Ukrainian Schismatics and Uniates Hope to Create Single Patriarchate in Communion with both Rome and Constantinople, Says Uniate Head

Pravmir.com team | 11 January 2019

Kiev, January 10, 2019 – According to Svyatoslav Shevchuk, Head of the Ukrainian Uniate organization, it is necessary to make every effort to restore the original unity of the Catholic and Orthodox “branches” of the Kiev Church.

Moreover, it is necessary to distinguish between the concepts of “unity” and “unification,” Shevchuk explained in a recent interview with Glavkom.

“This is our position that I tried to declare during the celebrations for the 1,030th anniversary of the Baptism of Rus’-Ukraine. ‘Unification’ is what happened today in the bosom of Ukrainian Orthodoxy, when a new structure was created with Local status. But when we talk about an ‘outstretched hand,’ we’re talking about unity, that is, while remaining ourselves, we can and must cooperate in the name of the good of the Ukrainian people, in the name of truth, in the name of the search for universal unity with Christians, which we call the ecumenical movement.”

According to him, the Ukrainian Greek Catholic Church (UGCC) is seeking for a way to restore unity with the “now divided Kievan Church that was once born in the baptismal waters of the Dnieper,” and this is “wholly within the context of the modern ecumenical movement for the restoration of the unity of all Churches of Christ, the rapprochement of the Orthodox and Catholic Churches.”

Shevchuk earlier said that the idea of restored Eucharistic communion between the Orthodox and Uniates is their “joyful prospect.” For now, the new Ukrainian schismatic church and the Ukrainian Uniates have developed a road map for cooperation in various areas, “Metropolitan” Epiphany Dumenko explained.
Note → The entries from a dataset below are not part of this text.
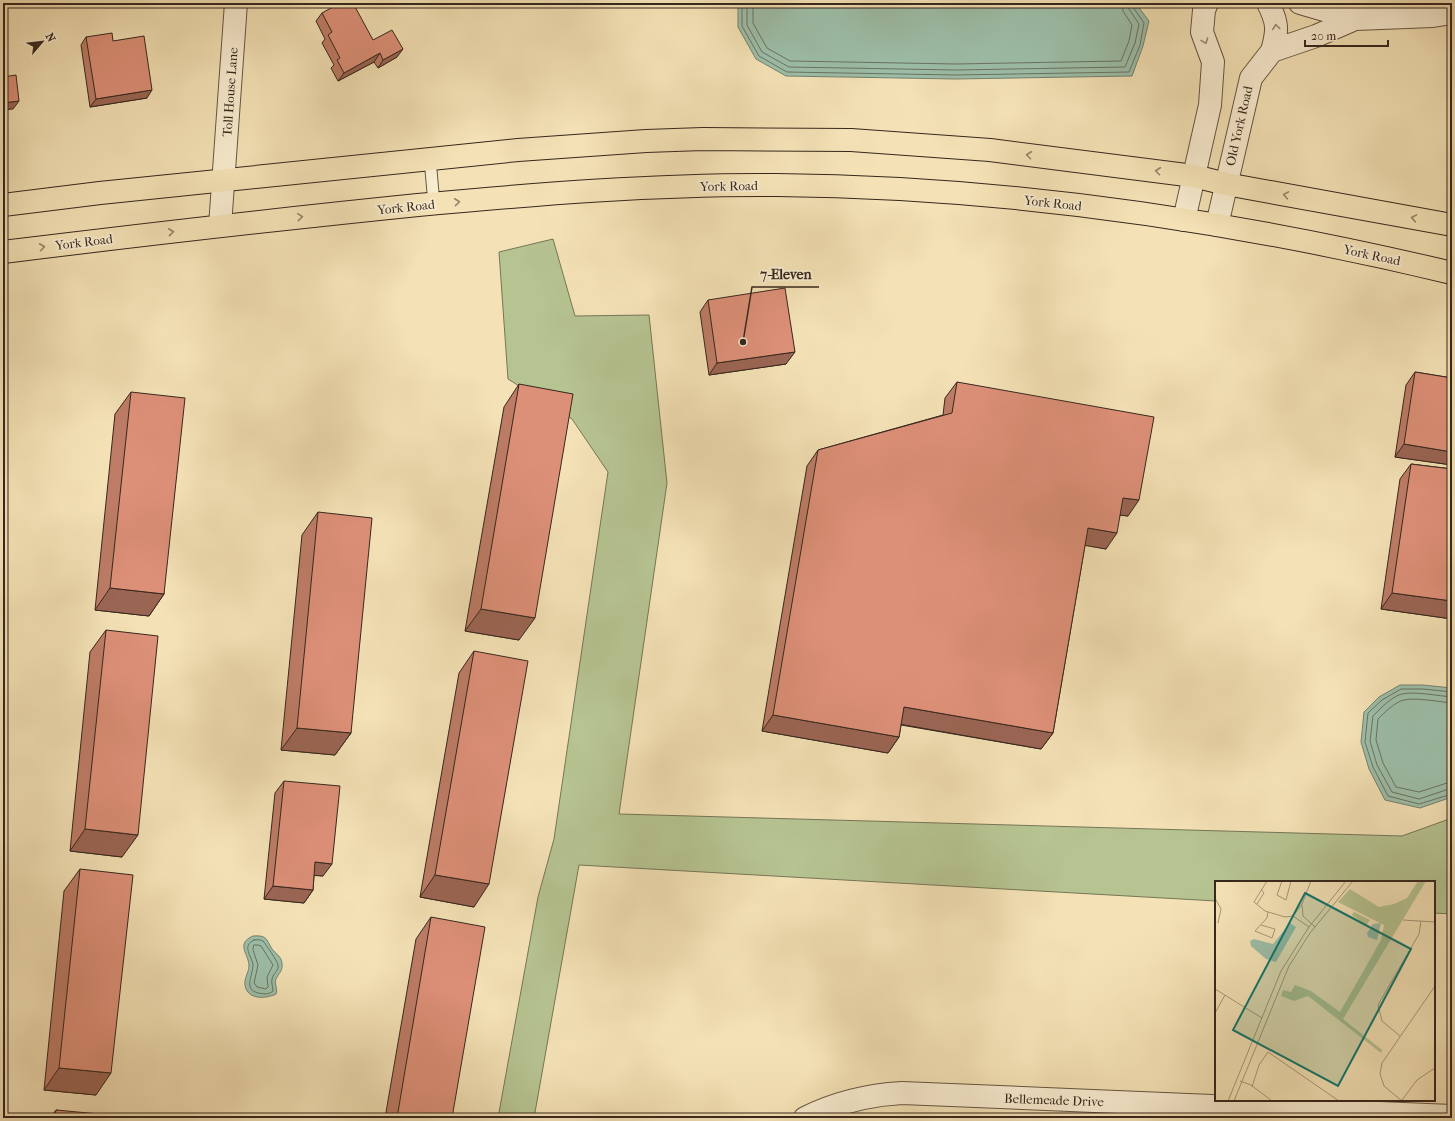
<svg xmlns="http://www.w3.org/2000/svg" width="1455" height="1121" viewBox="0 0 1455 1121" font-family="'IM FELL French Canon',serif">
<rect width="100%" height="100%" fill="#f4e2b6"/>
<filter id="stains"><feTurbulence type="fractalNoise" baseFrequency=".005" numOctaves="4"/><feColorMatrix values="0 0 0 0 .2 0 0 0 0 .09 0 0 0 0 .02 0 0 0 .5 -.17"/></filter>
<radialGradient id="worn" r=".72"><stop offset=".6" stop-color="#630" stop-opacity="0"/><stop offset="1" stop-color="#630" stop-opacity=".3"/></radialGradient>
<path fill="#b6c492" stroke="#767658" d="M553,239l22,77 74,-1 18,168 -48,331 783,22 50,-18v96l-18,-1v-31h-218v19l-637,-36 -45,253h-36l40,-221 16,-58 54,-367 -36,-53 -64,-40 -9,-127z"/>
<path fill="#9dbfa9" stroke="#748271" d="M738,3h391l8,2 12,16 -6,25 -11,30 -176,3 -170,-3 -30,-17 -18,-32z
M1400,685h23l29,3v109l-32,11 -35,-8 -16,-31 -8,-27 3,-30 15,-15z
M253,936c14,-1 13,3 19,13 4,5 10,8 10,15 1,7 -4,10 -6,15 -2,4 2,10 0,15 -10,5 -29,6 -31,-9 -1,-7 4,-13 4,-19 0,-12 -14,-22 4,-30z"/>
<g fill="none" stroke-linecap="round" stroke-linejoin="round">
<path stroke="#6a7363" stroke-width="1" d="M742,3v23l17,30 28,16 169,3 173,-3 11,-27 4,-22 -11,-16v-4
M747,3v22l15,27 27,15 167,3 169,-3 10,-24 4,-19 -10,-15 -1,-6
M753,3v20l14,25 23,13 166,3 165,-3 8,-20 3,-16 -9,-14 -1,-8
M1452,692l-29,-3h-22l-19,11 -14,13 -3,29 8,25 15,29 31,8 33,-10
M1452,697c-13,-1 -38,-6 -50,-3 -10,2 -22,15 -29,22l-3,25 7,24 15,27 27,7 33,-11
M1452,703c-12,-1 -37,-6 -48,-3 -9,2 -19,12 -26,19l-2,21 7,23 13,24 23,5 28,-9 5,-1
M254,940c3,0 6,-1 9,1 2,2 15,21 15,24 1,6 -5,8 -6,14 -1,4 1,8 1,12 -5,4 -9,3 -15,2 -15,-4 -5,-18 -5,-28 -1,-9 -12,-19 1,-25z
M254,945h4l3,1 12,19 -6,12 1,10 -2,2 -9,-2 -3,-4 4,-18 -5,-15z"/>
<g stroke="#665643" stroke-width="13">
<path id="lane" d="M430,159l4,45"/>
</g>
<g stroke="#665643" stroke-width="24">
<path id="street" d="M1268,3c10,20 10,27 4,48
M1300,3l55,16 78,-3 19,-3
M1184,220l26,-115 3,-43 -11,-30 2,-22 3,-7
M1217,225l34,-147 21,-27 44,-15 39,-17
M220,226l16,-223
M805,1118c32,-16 62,-23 97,-25l550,23"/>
</g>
<g stroke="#36271d" stroke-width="24">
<path id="highway" d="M3,205l97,-12 418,-43 128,-9 57,-2 148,1 139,10 204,26 32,8 226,41
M3,252c138,-17 277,-33 415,-47 120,-11 239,-21 359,-20 227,2 454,35 675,88"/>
</g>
<use href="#lane" stroke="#f8ecd0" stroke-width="11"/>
<use href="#street" stroke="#f8ecd0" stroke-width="22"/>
<use href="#highway" stroke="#f4e2b6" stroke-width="22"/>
</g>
<path fill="#be7c67" stroke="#36271d" d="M322,13l51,27 24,17 -19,11 -4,-6 -36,19 -7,-13 3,-3 -12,-22 3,-4 -9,-18z
M86,37l27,4 34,57 -57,9 -9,-62z
M708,300l78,64 -77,11 -9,-63z
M1415,372l37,6v87l-57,-8 11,-72z
M957,382l171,134 -8,-1 -14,34 -21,-4 -32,188 -12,16 -140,-24 -2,12 -11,16 -126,-22 45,-265 11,-16 125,-35 2,-17z
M519,384v256l-54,-9 39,-224z
M131,392l33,202 -15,22 -54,-6 20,-196z
M1411,464l41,5v150l-71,-10 19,-130z
M318,512l33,221 -16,22 -54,-5 21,-215z
M106,630l16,227 -52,-6 20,-199z
M474,651v256l-54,-10 39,-224z
M284,781l39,95 -9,-1 -1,15 -9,13 -40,-4 11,-106z
M80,869l16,226 -52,-5 20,-199z
M431,917l21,201h-67l31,-179z
M56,1110l54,8h-60z"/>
<path fill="#9b6554" stroke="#36271d" d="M403,49l-6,8 -19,11 5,-8z
M380,53l-6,9 -36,19 6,-8z
M152,90l-5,8 -57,9 6,-8z
M19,101l-6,8 -10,1v-7z
M795,352l-9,12 -77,11 8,-12z
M1404,444l48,8v13l-57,-8z
M1123,498l16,2 -11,16 -16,-2z
M1088,528l29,5 -11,16 -29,-5z
M110,588l54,6 -15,22 -54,-6z
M1392,593l60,8v18l-71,-10z
M481,609l54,9 -16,22 -54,-9z
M904,707l149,26 -12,16 -148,-26z
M773,715l126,22 -11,16 -126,-22z
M297,728l54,5 -16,22 -54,-5z
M85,829l53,6 -16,22 -52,-6z
M315,862l17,2 -9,12 -16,-1z
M435,875l54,9 -15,23 -54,-10z
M273,886l40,4 -9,13 -40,-4z
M59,1068l52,5 -15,22 -52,-5z"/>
<path fill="#dd9078" stroke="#36271d" d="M340,3h13l20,37 19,-10 11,19 -20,11 -3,-7 -36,20 -7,-13 3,-2 -12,-23 4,-3 -10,-19z
M112,33l1,8 31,-5 8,54 -56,9 -10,-62z
M16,75l3,26 -16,2v-26z
M785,288l10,64 -78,11 -9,-63z
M1415,372l37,6v74l-48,-8z
M957,382l197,35 -15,83 -16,-2 -6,35 -29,-5 -35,205 -149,-26 -5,30 -126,-22 45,-265 134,-37z
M519,384l54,10 -38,224 -54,-9z
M131,392l54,6 -21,196 -54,-6z
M1411,464l41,5v132l-60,-8z
M318,512l54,6 -21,215 -54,-5z
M106,630l52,6 -20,199 -53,-6z
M474,651l54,10 -39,223 -54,-9z
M284,781l56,5 -8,78 -17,-2 -2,28 -40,-4z
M80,869l53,6 -22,198 -52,-5z
M431,917l54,10 -33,191h-55z
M56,1110l54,5v3h-55z"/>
<defs><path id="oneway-chevron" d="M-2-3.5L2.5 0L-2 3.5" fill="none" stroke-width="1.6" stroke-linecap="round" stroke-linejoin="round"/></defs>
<g stroke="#978a76">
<use href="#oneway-chevron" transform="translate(1276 27) rotate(-98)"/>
<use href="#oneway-chevron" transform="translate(1205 41) rotate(70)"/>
</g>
<g stroke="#95846a">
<use href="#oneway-chevron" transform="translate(1029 155) rotate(-173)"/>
<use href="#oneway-chevron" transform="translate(1158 171) rotate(-173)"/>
<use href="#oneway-chevron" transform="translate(1286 195) rotate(-170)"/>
<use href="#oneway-chevron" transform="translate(457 202) rotate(-6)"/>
<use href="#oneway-chevron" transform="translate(300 217) rotate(-5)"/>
<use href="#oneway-chevron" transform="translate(1414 218) rotate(-170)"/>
<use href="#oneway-chevron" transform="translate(171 232) rotate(-6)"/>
<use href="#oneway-chevron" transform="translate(42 247) rotate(-7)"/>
</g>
<g text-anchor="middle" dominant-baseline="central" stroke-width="3.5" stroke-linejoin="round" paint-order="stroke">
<g font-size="13" fill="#36271d" stroke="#f8ecd0">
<text transform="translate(230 92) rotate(-86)">Toll House Lane</text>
<text transform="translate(1239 126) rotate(-77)">Old York Road</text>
<text transform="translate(729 186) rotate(-1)">York Road</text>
<text transform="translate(1053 203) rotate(6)">York Road</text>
<text transform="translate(406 207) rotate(-6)">York Road</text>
<text transform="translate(84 242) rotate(-7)">York Road</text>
<text transform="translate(1372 255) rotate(12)">York Road</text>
<text transform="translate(1054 1100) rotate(2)">Bellemeade Drive</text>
</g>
</g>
<g transform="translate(1215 881)">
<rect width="220" height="220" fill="#f4e2b6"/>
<path d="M203,0h8l-83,138 39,31 -1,3 -73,-57 -14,5 -13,-5 2,-6 8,2 4,-7 16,6 29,21 41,-72 3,-15 -46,-23 12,-13 29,18 15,-3 13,-6zM139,31l16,8 -4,5 -14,-10z" fill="#b6c492"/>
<path d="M75,42l6,4 -20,35 -10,-3 -15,-13 -1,-5 4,-2 19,5zM166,42l-4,17 -9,-3 -1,-4 6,-9z" fill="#9dbfa9"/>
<path fill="none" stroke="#a89779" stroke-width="1" d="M52,0l-13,21 11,9 20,6 8,-1M67,0l-5,14 9,5 5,-19M0,17l6,11 -3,14M42,23l7,-11 -3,-4M87,24l1,11 12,11M188,39l32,2M46,44l14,4 -3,9 -17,-7 12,-13 1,-6M94,46l-16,-11 9,-12 9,-23M0,108l47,29M0,132l10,-18M185,155l-18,-15 -4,-16 41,-71 2,-13M25,200l11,4 21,16M37,206l7,-22 9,-13 71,49M187,219l15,-20 18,-12M13,220l53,-130 28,-44 37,-46M19,220l55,-135 21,-33 43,-52M187,220l-18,-15 -4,-12 2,-11 53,-77"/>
<path fill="#0f766e" fill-opacity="0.15" stroke="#0f766e" stroke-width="2" d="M90,12l106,56 -73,137 -105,-56z"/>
<rect width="220" height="220" fill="none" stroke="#36271d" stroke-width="2"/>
</g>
<path fill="none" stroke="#36271d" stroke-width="1.5" d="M743 342L752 287H819"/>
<circle fill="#36271d" stroke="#f8ecd0" stroke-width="1.5" cx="743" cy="342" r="4"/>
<g font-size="14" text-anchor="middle" font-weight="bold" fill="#36271d" stroke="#f8ecd0" stroke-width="3.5" stroke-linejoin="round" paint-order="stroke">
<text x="786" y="279">7-Eleven</text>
</g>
<rect width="1455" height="1121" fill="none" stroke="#f4e2b6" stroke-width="16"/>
<rect x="4" y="4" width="1447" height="1113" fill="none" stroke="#36271d" stroke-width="2"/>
<rect x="8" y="8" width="1439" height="1105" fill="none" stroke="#36271d"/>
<g transform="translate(42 42) rotate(62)" stroke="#f8ecd0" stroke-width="3" paint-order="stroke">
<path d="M0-3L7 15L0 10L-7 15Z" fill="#36271d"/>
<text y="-6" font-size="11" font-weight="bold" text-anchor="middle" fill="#36271d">N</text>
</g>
<path d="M1305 40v6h83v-6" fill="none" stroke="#36271d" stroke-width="2"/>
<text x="1311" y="40" font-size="12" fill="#36271d" stroke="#f8ecd0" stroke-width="3" paint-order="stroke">20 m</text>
<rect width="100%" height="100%" filter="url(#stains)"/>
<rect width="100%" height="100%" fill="url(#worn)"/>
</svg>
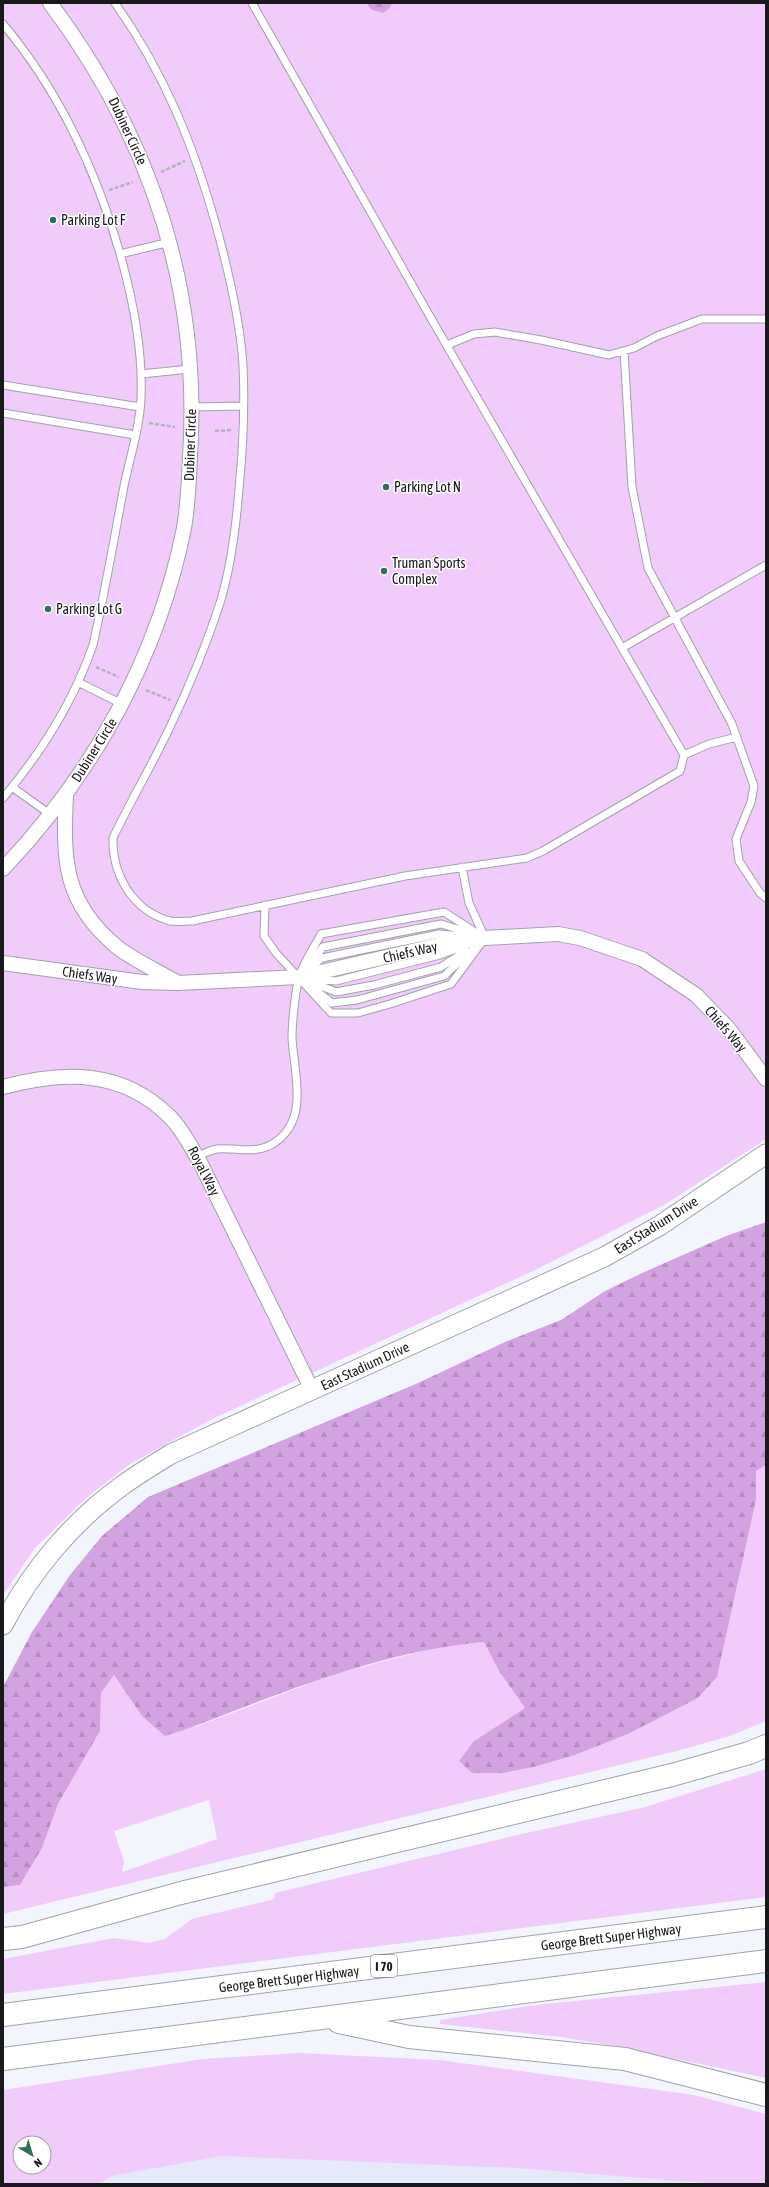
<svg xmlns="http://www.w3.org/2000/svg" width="769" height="2187" viewBox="0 0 769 2187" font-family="'Asap Condensed',sans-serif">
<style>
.built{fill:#e6e9f9}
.grass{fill:#f0cbfc;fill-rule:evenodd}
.forest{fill:url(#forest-firs)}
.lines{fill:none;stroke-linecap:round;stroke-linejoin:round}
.lane-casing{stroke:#a0a2a9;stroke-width:9}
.street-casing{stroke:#a0a2a9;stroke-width:16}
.secondary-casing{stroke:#a0a2a9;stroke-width:21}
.highway-casing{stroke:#a0a2a9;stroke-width:24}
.path{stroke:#b1b3b9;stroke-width:2.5;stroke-dasharray:4 2;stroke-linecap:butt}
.lane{stroke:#fff;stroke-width:7}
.street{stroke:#fff;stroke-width:14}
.secondary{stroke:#fff;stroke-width:19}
.highway{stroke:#fff;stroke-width:22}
.poi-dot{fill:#316f5b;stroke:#fff;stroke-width:1.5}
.labels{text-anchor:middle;stroke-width:3;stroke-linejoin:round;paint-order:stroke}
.shield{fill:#fff;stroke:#5e5e60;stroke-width:1}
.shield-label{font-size:13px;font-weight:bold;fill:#19191c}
.street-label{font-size:14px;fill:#19191c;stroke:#fff}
.poi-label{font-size:14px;fill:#19191c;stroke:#fff;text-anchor:start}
</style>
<defs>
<pattern id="forest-firs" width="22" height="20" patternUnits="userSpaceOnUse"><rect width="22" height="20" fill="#d3a2e3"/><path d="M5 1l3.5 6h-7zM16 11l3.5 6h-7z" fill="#b58bc2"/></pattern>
</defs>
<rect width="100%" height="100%" fill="#f3f5fd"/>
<path class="built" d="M222,2156L456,2164L716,2184H99L112,2176Z"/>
<path class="grass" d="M3,3H766V1139L664,1205L535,1270L212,1419L130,1464L85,1499L35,1548L3,1595Z
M766,1465V1721L730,1736L677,1751L3,1914V1887L20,1885L42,1848L58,1804L100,1731L101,1693L114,1675L142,1716L195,1727L335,1674L442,1646L484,1642L499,1671L525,1708L474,1741L473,1773H503L534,1767L575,1755L628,1734L698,1698L717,1677L756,1500V1471ZM209,1800L217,1839L122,1872L124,1861L114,1831Z
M766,1769V1897L3,1994V1959L114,1938L149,1943L165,1939L192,1919L274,1899L275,1893L522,1834L645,1807Z
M766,1982V2078L615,2046L561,2037L440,2024V2020L535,2005Z
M299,2053L440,2060L694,2095L766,2114V2184H716L514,2168L222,2156L112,2176L99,2184H3V2090L203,2059ZM20,2143H44V2167H20Z"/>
<path class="forest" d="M366,3H392L390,8L383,13L372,10Z
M766,1222V1465L756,1471V1500L717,1677L698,1698L628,1734L575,1755L534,1767L503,1773H472L459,1761L474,1741L525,1708L499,1671L484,1642C401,1649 321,1678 244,1707C218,1717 192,1728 165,1736L142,1716L114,1675L101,1693L100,1731L58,1804L42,1848L20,1885L3,1887V1687L32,1632L70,1575L102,1536L148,1497L418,1383L505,1342L561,1320L605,1291L642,1273L726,1236Z"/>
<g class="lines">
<g class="lane-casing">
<path id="lane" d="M115,3C165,74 194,146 217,229C229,273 240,319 243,365C245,406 243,448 239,489C236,527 231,567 220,603C206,646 189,687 170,727C152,765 131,800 113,838C112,875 133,911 170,921C176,922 185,921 192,921L405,876L527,858L543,851L680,771L684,755L432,320L252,3
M3,24C61,93 98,174 122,261C134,305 143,352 141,398C140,427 130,457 124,486C114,539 105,592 93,645C74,700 41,753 3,798
M120,254L170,242
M447,345L474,334L495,332L541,340L609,355L634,348L657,336L702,319H766
M624,351L632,487L648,568L732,724L754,786L751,802L736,839L739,861L760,893L766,898
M141,374L190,369
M3,385L140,407
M192,407L243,406
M3,413L135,435
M622,648L766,565
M78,682L122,704
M684,755L709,744L737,737
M12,787L51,815
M462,867L469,903L485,938
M265,905L264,936L276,953L331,1013H358L390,1004L451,984L485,938
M309,965L323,947L441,924L474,934
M310,968L322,958L439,934L463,936
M301,978L336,992L374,985L441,967L466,951
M311,979L336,981L440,955L464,946
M313,988L332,1003L357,1000L444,976L472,950
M197,1157C203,1154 210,1150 217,1149C236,1147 256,1155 274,1143C310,1120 294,1073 292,1038C292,1025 295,991 299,978C303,963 314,948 321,934L444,912L483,937"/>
</g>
<g class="street-casing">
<path id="street" d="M66,795C63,860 63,902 117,947C135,961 158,971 178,983
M3,869C93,774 158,658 184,528C188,505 189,481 190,457C201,288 151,138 50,3
M3,963L142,982L178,983L299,977L438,945L485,938L558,934L580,938L642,959L696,995L729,1029L766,1079
M3,1087C64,1071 122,1069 170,1117C183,1130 190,1146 199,1160L312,1390"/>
</g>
<g class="secondary-casing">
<path id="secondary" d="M3,1625C31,1571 73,1521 123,1485C138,1474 155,1464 171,1454L604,1257L659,1226L766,1154"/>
</g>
<g class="highway-casing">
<path id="highway" d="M3,1939L22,1937L181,1893L672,1775L749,1753L766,1746
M3,2015L766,1917
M339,2022L409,2037L625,2059L766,2095
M3,2059L766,1961"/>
</g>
<path class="path" d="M161,172L185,161
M109,190L133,182
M149,423L175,427
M215,431L232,430
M96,667L119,677
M146,690L170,700"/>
<use href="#lane" class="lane"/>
<use href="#street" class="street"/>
<use href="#secondary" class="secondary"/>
<use href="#highway" class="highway"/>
</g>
<g class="poi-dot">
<circle cx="53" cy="220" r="4"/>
<circle cx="386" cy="487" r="4"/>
<circle cx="384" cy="571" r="4"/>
<circle cx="48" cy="609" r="4"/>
</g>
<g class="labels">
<rect class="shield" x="371" y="1955" width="26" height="22" rx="3"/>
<g class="shield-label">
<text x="384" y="1971">I 70</text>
</g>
<g class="street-label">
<text transform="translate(128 131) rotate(65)" y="5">Dubiner Circle</text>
<text transform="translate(190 445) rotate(-88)" y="5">Dubiner Circle</text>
<text transform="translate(94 750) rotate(-58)" y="5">Dubiner Circle</text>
<text transform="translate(410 952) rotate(-13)" y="5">Chiefs Way</text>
<text transform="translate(90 975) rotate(8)" y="5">Chiefs Way</text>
<text transform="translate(726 1029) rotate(49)" y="5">Chiefs Way</text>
<text transform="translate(204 1171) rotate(63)" y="5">Royal Way</text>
<text transform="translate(656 1225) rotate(-32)" y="5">East Stadium Drive</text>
<text transform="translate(365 1366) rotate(-25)" y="5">East Stadium Drive</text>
<text transform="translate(611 1937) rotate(-7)" y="5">George Brett Super Highway</text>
<text transform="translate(289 1979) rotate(-7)" y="5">George Brett Super Highway</text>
</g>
<g class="poi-label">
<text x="61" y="225">Parking Lot F</text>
<text x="394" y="492">Parking Lot N</text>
<text x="392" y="568">Truman Sports<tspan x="392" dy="16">Complex</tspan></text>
<text x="56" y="614">Parking Lot G</text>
</g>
</g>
<rect width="769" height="2187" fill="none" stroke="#19191c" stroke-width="8"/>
<g transform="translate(32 2155) rotate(142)"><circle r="19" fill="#ffffff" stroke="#a3a3a4"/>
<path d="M0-3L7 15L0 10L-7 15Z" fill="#316f5b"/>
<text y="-6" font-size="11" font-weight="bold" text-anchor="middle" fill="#19191c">N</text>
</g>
</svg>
Following October 15’s “unification council,” Shevchuk hailed the consolidation of two schismatic structures into one as “God’s gift” on the way to the “full unity of the Churches of Vladimir’s Baptism.” He also noted at that time, that from then on, the two groups “go together into history, towards unity, towards truth.”

In his view, the restoration of Eucharistic communion between the Orthodox and Catholic would be a “fulfillment of the commandment of Christ, where ‘all will be one.’” And this will be accomplished, he believes, by the new Ukrainian structure joining the ecumenical movement:

Today the ecumenical movement at a universal scale is a fact. It cannot be stopped anymore. That is why it is very important for our sister church, the newly-born Autocephalous Orthodox Church of Ukraine, to join it. So that it not be closed off into itself. And this search for universal unity between Catholic and Orthodox Churches is very dynamic in Ukraine. It is no wonder that St. Pope John Paul II once called Ukraine a ‘laboratory of ecumenism’…

The point was that we did not build two different patriarchates, but sought to create a unified Kyivan Patriarchate, which would be recognized both by the Holy See in Rome and by Constantinople. We are aware that this kind of unity will be possible when the ecumenical process is crowned at the universal level by the restoration of Eucharistic communion between Rome and Constantinople. This is not utopian thinking, as some people call it. This is the goal of the ecumenical movement.

“We know that the mother Church of Kiev, which is the common root of both Ukrainian Orthodoxy and the Greek Catholic Church, reacted painfully to the gap between Rome and Constantinople. For many years the primate, episcopate, monastics, and faithful of the Kiev Church considered it a local conflict, a quarrel between the Latins and the Greeks. But later this gap tore the interior of the Kiev Church to shreds. And that is why today it is necessary to make every effort not only to overcome the division within Ukrainian Orthodoxy, but also to seriously theologize, pray, and work to restore the original unity of the Kiev Church in its Orthodox and Catholic branches. And the UGCC bears the mystical Church memory of the undivided Christianity of the first millennium,” Shevchuk concluded.